La La Land isn’t the first movie to borrow its approach from Demy’s musical, by the way. Woody Allen also made a low-key musical featuring non-professional singers in 1996, with Everyone Says I Love You.
And Allen is another auteur (excuse me) who has the tendency to make films that are as great as they are galling, and who has the tendency to overstuff his films with his inspirations (at times even seeming to scream: “NOW I AM INGMAR BERGMAN!” “NOW I AM DOING A JAZZ!” “NOW THIS WOMAN IS BEING VERY ATTRACTIVE TO ME AND I THINK WE CAN ALL AGREE ABOUT THAT!”). Allen can be virtuosic, too, and so we’re occasionally left in the awkward position of loving his movies in spite of ourselves. That’s the flip side of Commoli’s coin: that if an auteur can get away with fakery when he’s at his best, that can also make such directors think that such tricks and would-be flaws aren’t really their problem. And of course, that’s only true sometimes; it’s only true when it’s true.

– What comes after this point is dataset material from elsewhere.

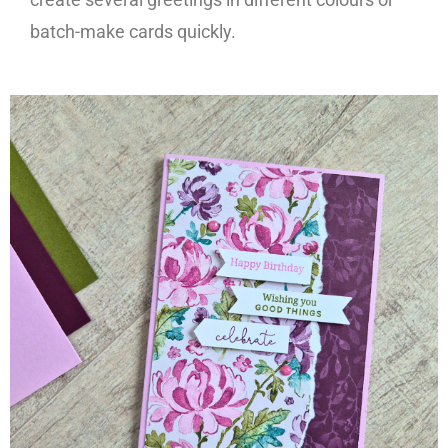
batch-make cards quickly.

Good Movies, Great Movies, and the Limits of Imitation
Movies don’t need to be virtuous to be good (although there are obviously many ways in which moral failures are identical with aesthetic failures, such as in the failure to take a certain kind of character as seriously as another, different type).
Movies also don’t need to be original to be good. (Tarantino lives on pastiche, Kurosawa thrives in translation (in both directions); and Soderbergh loves homage.). And movies don’t need to be substantial to be good, or engaged, or serious, or anything else, so long as they force us to surrender to whatever it is that they are.
And it’s that issue of surrender that matters most here. Because Damien Chazelle, like Woody Allen, like Clint Eastwood, has an acute problem with getting out of his own way.
Chazelle clearly loves and respects musicals in much the same way that Seb loves the real jazz, and I sincerely believe that his own love is both authentic and, at times, overwhelming. But if all that an artist can say to his beloved art is “I love you,” and “You’re beautiful,” those sentiments are going to ring hollow after a while—even if they’re true. (It’s the problem of the cracked kettle drum again.) Love alone isn’t enough. And that, in the end, is the problem.
Which brings me back to politics. La La Land was never supposed to be a resistance film, but a lack of resistance—an inability or an unwillingness to push back against its influences—is also the thing that holds it back from achieving real genius, and that pulls it back from the heights that Demy had reached with Umbrellas—from the heights of a simple “I love you.”
If La La Land wins Best Picture, I might be annoyed, but I certainly won’t be upset. It’s an excellent movie in a year of excellent movies (and also Passengers). But at a time when cynicism seems to be having such a corrosive influence on our media, politics, and culture, it’s reassuring to recognize how something like a moral flaw can compromise even so small a thing as a very pretty, very moving picture.
Maybe those Cahiers guys weren’t so bad after all. (Long live the real cinema!)